Example test code shows how Assert.notNull(user, "User not found.") provides a concise, readable alternative to manual if (user == null) { throw new IllegalArgumentException(...); } checks.
The source of Spring's Assert class is displayed, illustrating that it simply wraps an if check and throws an IllegalArgumentException when the condition fails.
A custom Assert interface is introduced, using default methods to create business‑specific exceptions via a BaseException . Two newException methods allow creation of exceptions with or without a cause.
An IResponseEnum interface defines code and message fields, and a ResponseEnum enum implements it, providing error codes such as BAD_LICENCE_TYPE(7001, "Bad licence type.") and LICENCE_NOT_FOUND(7002, "Licence not found.") . The enum is used together with the custom Assert to throw meaningful exceptions.
Service code demonstrates usage: ResponseEnum.LICENCE_NOT_FOUND.assertNotNull(licence); and ResponseEnum.BAD_LICENCE_TYPE.assertNotNull(licenceTypeEnum); , removing explicit null checks.

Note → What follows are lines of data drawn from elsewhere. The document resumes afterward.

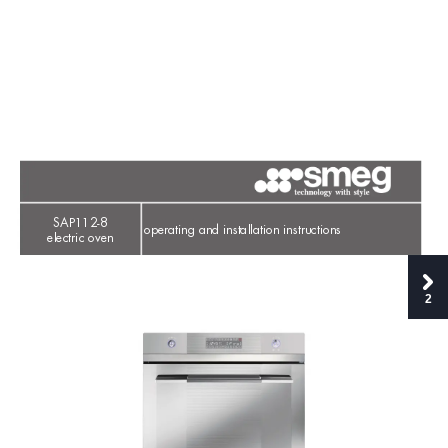
SAP112-8
operating and installation instructions
electric oven
2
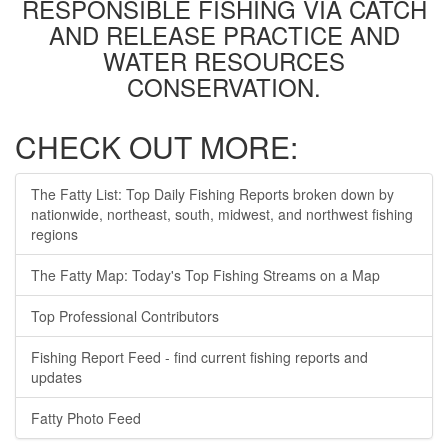
RESPONSIBLE FISHING VIA CATCH
AND RELEASE PRACTICE AND
WATER RESOURCES
CONSERVATION.
CHECK OUT MORE:
The Fatty List: Top Daily Fishing Reports broken down by
nationwide, northeast, south, midwest, and northwest fishing
regions
The Fatty Map: Today's Top Fishing Streams on a Map
Top Professional Contributors
Fishing Report Feed - find current fishing reports and
updates
Fatty Photo Feed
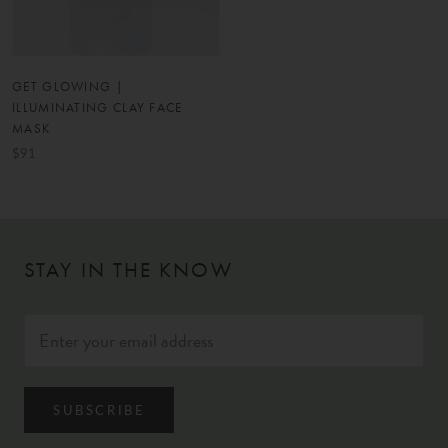
GET GLOWING |
ILLUMINATING CLAY FACE
MASK
$91
STAY IN THE KNOW
SUBSCRIBE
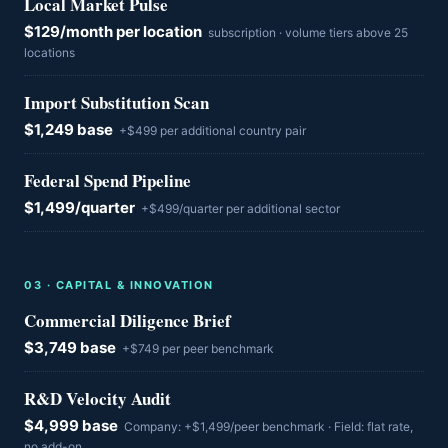
Local Market Pulse
$129/month per location
subscription · volume tiers above 25
locations
Import Substitution Scan
$1,249 base
+$499 per additional country pair
Federal Spend Pipeline
$1,499/quarter
+$499/quarter per additional sector
0
3
·
CAPITAL & INNOVATION
Commercial Diligence Brief
$3,749 base
+$749 per peer benchmark
R&D Velocity Audit
$4,999 base
Company: +$1,499/peer benchmark · Field: flat rate,
no add-on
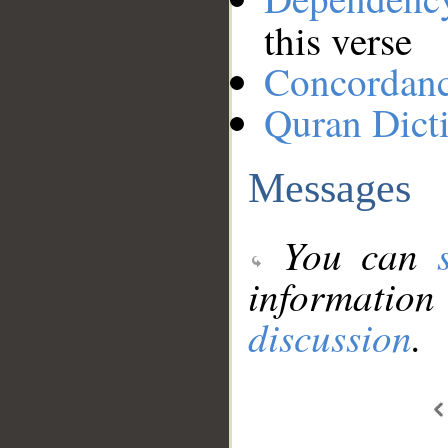
this verse
Concordan
Quran Dict
Messages
You can
information
discussion
.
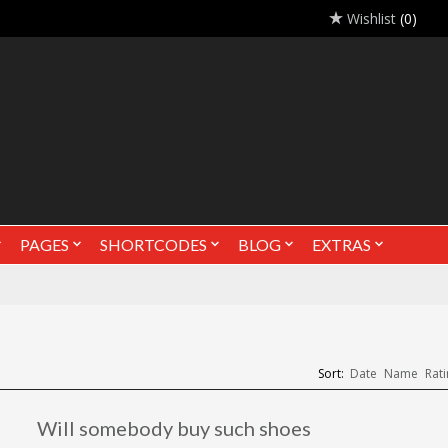
Wishlist
(0)
PAGES
SHORTCODES
BLOG
EXTRAS
Sort:
Date
Name
Rati
Will somebody buy such shoes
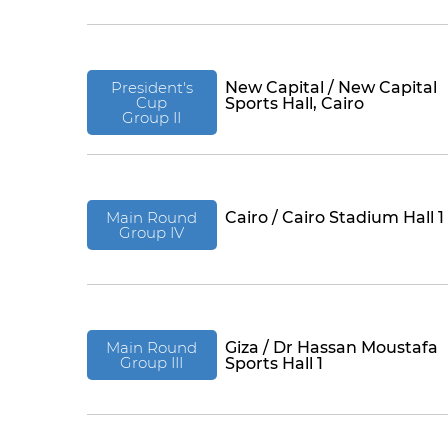
President's
New Capital / New Capital
Cup
Sports Hall, Cairo
Group II
Main Round
Cairo / Cairo Stadium Hall 1
Group IV
Main Round
Giza / Dr Hassan Moustafa
Group III
Sports Hall 1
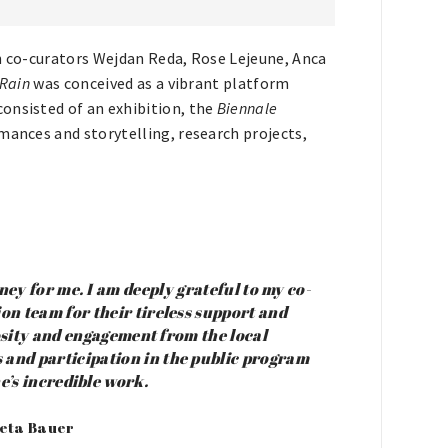
th co-curators Wejdan Reda, Rose Lejeune, Anca
 Rain
was conceived as a vibrant platform
onsisted of an exhibition, the
Biennale
mances and storytelling, research projects,
ey for me. I am deeply grateful to my co-
on team for their tireless support and
iosity and engagement from the local
and participation in the public program
’s incredible work.
Meta Bauer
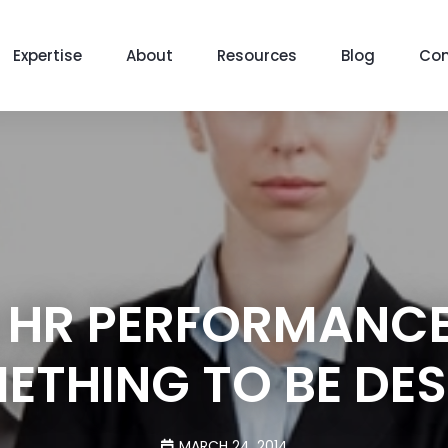
Expertise
About
Resources
Blog
Con
 HR PERFORMANCE
ETHING TO BE DES
MARCH 24, 2014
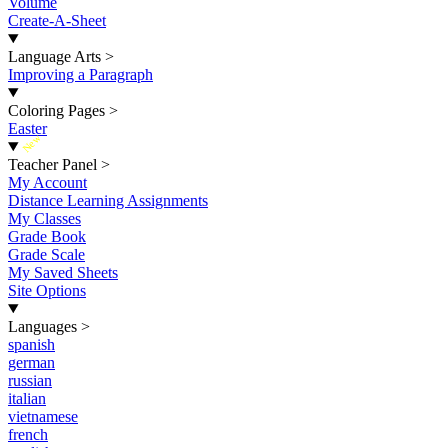
Volume
Create-A-Sheet
Language Arts
>
Improving a Paragraph
Coloring Pages
>
Easter
New
Teacher Panel
>
My Account
Distance Learning Assignments
My Classes
Grade Book
Grade Scale
My Saved Sheets
Site Options
Languages
>
spanish
german
russian
italian
vietnamese
french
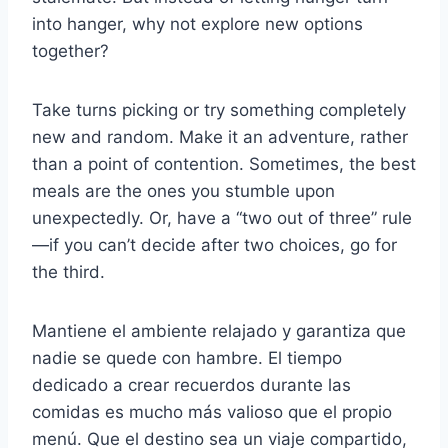
into hanger, why not explore new options
together?
Take turns picking or try something completely
new and random. Make it an adventure, rather
than a point of contention. Sometimes, the best
meals are the ones you stumble upon
unexpectedly. Or, have a “two out of three” rule
—if you can’t decide after two choices, go for
the third.
Mantiene el ambiente relajado y garantiza que
nadie se quede con hambre. El tiempo
dedicado a crear recuerdos durante las
comidas es mucho más valioso que el propio
menú. Que el destino sea un viaje compartido,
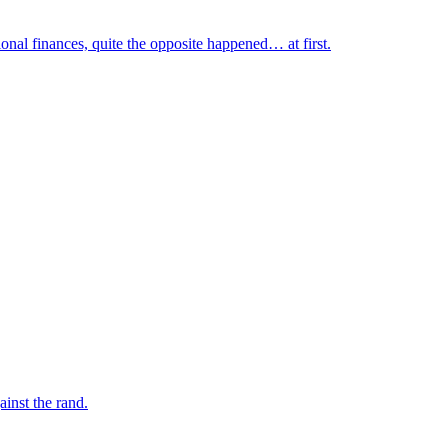
nal finances, quite the opposite happened… at first.
inst the rand.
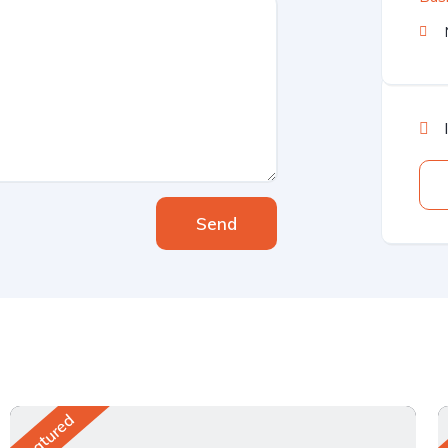
Send
Featured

The UnifiedExceptionHandler class (annotated with @Slf4j , @Component , @ControllerAdvice ) defines handlers for BusinessException , generic BaseException , a group of servlet‑related exceptions, binding exceptions, validation exceptions, and a catch‑all Exception . It also adapts messages based on the active Spring profile (production vs. development).
Special handling for 404 errors is described: by setting spring.mvc.throw-exception-if-no-handler-found=true and spring.resources.add-mappings=false , missing URLs trigger NoHandlerFoundException , which is then processed by handleServletException .
The article defines a unified response structure: a base BaseResponse with code and message , extended by CommonResponse (adds data ) and QueryDataResponse (adds pagination fields). Shortcut classes R and QR are introduced for concise return statements.
Testing results (illustrated with screenshots) show how the system correctly returns structured error responses for scenarios such as missing licence, invalid licence type, 404 not found, unsupported HTTP method, validation failures, and unexpected database errors.
In conclusion, combining assertion utilities, error‑code enums, and a global @ControllerAdvice handler covers most exception scenarios in typical Spring Boot services. The article notes that additional concerns like security, gateway fallback, or remote‑call failures may require separate handling.